*Texto del documento*.
En los últimos días se han presentado dos investigaciones en las que se analiza lo que algunos expertos llaman el hambre emocional. Se refiere a ese impulso que a veces tenemos de comer sin que biológicamente exista la necesidad de hacerlo, lo que comúnmente se conoce como atracón.

Las consecuencias son nefastas para la salud, pero pocos son los que alguna vez no han podido sustraerse a comer mucho más allá de lo razonable bien sea por estrés, angustia o simplemente porque nos apasiona un alimento y no somos capaces de parar de comerlo aunque estemos saciados.

El primero de los estudios ha sido llevado a cabo por expertos de la Escuela de Medicina de la Universidad de Carolina del Norte, en Estados Unidos. La investigación ha sido recogida por la publicación Neuron y concluye que existe un circuito en el cerebro que tiene su origen en la amígdala central –región que controla las emociones– y que estimula a las personas a seguir comiendo alimentos sabrosos a pesar de que se hayan satisfecho sus necesidades energéticas básicas.

Este circuito o comunicación entre neuronas se originó en la especie humana hace miles de años, cuando los alimentos eran escasos y era mejor alimentarse en abundancia porque no se sabía cuando se podría volver a comer. Sin embargo, ese instinto que era tan útil en épocas de escasez y que, entre otras cosas provocaba que nuestro cerebro percibiera como sabrosos aquellos alimentos más calóricos, es completamente contraproducente hoy en día en una sociedad con tanta sobreabundancia en la alimentación.

La segunda investigación ha sido publicada por la revista Cell Metabolism y la han acometido científicos del Instituto de Investigación Médica Garvan en Darlinghurst (Australia).  El estudio, desarrollado en ratones, analiza la relación entre estrés y alimentación. Los resultados también indican que la amígdala central tiene un papel fundamental en el procesamiento emocional de la alimentación.

*Datos almacenados*.

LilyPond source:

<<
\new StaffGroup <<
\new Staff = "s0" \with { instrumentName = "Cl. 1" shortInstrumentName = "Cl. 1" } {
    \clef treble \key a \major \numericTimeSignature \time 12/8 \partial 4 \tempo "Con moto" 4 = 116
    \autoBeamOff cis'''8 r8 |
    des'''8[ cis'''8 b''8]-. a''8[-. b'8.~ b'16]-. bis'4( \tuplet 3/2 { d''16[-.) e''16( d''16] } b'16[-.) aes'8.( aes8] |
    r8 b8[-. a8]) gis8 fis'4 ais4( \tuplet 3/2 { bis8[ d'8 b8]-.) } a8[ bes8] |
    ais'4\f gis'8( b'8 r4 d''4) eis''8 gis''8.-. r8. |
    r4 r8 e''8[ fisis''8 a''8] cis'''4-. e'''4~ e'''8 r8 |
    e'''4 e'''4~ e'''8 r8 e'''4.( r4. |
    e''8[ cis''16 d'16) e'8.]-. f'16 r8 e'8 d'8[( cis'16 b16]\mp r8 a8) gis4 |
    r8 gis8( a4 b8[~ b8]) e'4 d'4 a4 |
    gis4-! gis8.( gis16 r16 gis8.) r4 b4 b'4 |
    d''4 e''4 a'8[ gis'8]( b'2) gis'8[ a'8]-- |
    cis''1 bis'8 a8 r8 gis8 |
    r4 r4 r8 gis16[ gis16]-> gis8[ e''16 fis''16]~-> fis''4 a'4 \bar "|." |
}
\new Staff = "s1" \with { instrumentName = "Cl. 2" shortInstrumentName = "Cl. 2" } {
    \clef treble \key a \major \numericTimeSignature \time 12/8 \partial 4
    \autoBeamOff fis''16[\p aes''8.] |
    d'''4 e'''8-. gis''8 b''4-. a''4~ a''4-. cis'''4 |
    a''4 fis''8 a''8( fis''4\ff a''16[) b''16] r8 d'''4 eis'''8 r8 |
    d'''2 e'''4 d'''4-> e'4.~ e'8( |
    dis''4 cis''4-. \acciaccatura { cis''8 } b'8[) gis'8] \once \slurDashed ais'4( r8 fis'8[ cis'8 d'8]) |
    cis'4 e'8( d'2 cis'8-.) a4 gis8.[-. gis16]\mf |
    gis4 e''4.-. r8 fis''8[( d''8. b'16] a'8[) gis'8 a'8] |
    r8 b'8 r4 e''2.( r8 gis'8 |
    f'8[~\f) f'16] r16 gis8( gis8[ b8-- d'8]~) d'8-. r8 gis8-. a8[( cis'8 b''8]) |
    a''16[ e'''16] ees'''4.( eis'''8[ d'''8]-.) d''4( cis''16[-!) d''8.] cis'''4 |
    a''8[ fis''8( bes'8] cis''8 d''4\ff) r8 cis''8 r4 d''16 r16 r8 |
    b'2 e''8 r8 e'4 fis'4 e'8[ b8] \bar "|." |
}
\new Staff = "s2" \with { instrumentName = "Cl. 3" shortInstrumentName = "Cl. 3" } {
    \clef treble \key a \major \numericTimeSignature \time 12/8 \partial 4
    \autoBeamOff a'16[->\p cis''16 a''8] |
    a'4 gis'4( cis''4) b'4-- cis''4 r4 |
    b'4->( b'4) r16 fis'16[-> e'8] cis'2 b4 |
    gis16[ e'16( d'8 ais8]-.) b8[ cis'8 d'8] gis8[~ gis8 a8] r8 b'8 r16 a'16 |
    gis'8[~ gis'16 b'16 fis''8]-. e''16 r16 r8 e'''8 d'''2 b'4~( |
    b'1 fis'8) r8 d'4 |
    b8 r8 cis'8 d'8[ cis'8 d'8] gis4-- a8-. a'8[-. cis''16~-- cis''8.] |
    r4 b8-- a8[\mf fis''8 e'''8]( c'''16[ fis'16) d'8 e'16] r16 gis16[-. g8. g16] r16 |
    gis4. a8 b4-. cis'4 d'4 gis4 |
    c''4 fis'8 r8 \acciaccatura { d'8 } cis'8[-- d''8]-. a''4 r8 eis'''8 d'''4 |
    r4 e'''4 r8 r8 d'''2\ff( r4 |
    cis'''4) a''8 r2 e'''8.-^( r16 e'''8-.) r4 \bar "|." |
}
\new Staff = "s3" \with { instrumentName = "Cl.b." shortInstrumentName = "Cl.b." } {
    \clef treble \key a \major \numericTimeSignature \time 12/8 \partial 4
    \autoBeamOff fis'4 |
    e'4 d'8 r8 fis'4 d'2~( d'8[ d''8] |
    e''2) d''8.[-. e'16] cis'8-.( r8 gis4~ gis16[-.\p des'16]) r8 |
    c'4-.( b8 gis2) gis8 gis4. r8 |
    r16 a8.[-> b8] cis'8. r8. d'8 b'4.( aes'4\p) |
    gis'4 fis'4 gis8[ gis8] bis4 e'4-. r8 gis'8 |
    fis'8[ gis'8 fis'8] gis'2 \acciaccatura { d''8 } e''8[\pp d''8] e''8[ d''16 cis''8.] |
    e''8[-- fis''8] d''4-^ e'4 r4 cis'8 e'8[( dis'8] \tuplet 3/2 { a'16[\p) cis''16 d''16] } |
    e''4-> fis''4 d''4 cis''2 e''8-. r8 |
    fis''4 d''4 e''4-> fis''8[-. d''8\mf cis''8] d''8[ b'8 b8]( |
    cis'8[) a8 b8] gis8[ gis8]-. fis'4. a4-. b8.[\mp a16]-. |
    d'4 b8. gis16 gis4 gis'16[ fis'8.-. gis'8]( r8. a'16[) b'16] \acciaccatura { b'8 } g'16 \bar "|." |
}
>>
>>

*Tareas requeridas*.
(a) Transcribe sin cambios el fragmento del texto sobre el hambre emocional que empieza en las palabras "La segunda investigación" y termina después de "de la alimentación.".
(b) Escribe la continuación del texto sobre el hambre emocional a partir de su última oración.

*Respuestas dadas*.
(a)
La segunda investigación ha sido publicada por la revista Cell Metabolism y la han acometido científicos del Instituto de Investigación Médica Garvan en Darlinghurst (Australia).  El estudio, desarrollado en ratones, analiza la relación entre estrés y alimentación. Los resultados también indican que la amígdala central tiene un papel fundamental en el procesamiento emocional de la alimentación.

(b)
En este sentido, los investigadores descubrieron que cuando los ratones estaban estresados durante un periodo prolongado, y se ponían a su disposición alimentos con alto contenido calórico, se volvían obesos más rápidamente que los que consumían el mismo alimento en un ambiente libre de estrés. La responsable de esta circunstancia es una molécula llamada NPY, que el cerebro produce el de forma natural cuando se produce una situación estresante y que estimula la ingesta de alimentos ricos en calorías.

Los expertos probaron a desactivar la producción de NPY en la amígdala y descubrieron que el aumento de peso en una dieta hipercalórica con estrés era igual al aumento de peso en una situación sin estrés. La explicación parece estar en las células nerviosas que producen la molécula NPY, pues contienen receptores para la insulina, una hormona que produce el páncreas que ayuda al cuerpo a regular los niveles de glucosa y que envía al cerebro la sensación de saciedad. 

En un periodo de estrés en el que se llevaba a cabo una dieta alta en calorías, los niveles de esta hormona se volvieron diez veces más altos que cuando no se producía la situación estresante y la señal de saciedad dejó de ser eficaz. Los altos niveles de insulina provocaron a su vez que aumentaran los niveles de NPY, con lo que se produce un círculo vicioso que hace que con el estrés exista un menor control para parar de comer, se vuelvan más apetecibles los alimentos calóricos y, además, se incrementen las posibilidades de subir de peso.

En definitiva, el abordaje de los atracones de comida es mucho más complejo de lo que puede parecer en un principio, y por eso desde la ciencia se está intentando dar respuesta a este comportamiento y encontrar la solución que permita hacerle frente.